[Task brief] Swap "teams" for "groups" in the lines from the one with "ons is that it's something" to the one with "View full transcript", leaving everything else unchanged.

[Supplied data]
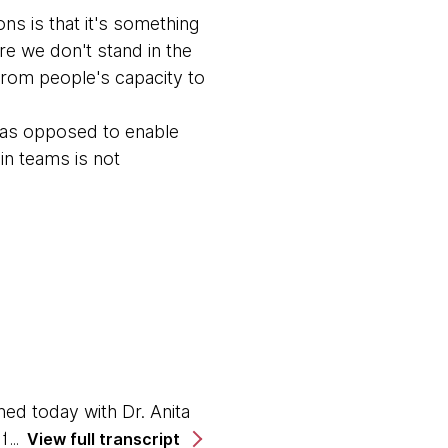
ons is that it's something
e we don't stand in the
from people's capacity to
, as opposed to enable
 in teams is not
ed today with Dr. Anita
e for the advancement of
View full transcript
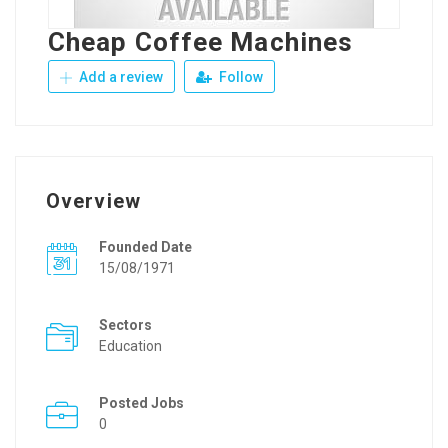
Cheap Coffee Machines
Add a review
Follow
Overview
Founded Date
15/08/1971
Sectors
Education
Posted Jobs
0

...

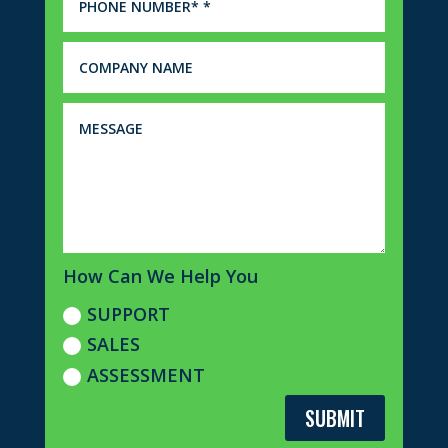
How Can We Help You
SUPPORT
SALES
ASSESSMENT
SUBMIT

[Exercise output]
ons is that it's something
e we don't stand in the
from people's capacity to
, as opposed to enable
 in groups is not
ed today with Dr. Anita
e for the advancement of
View full transcript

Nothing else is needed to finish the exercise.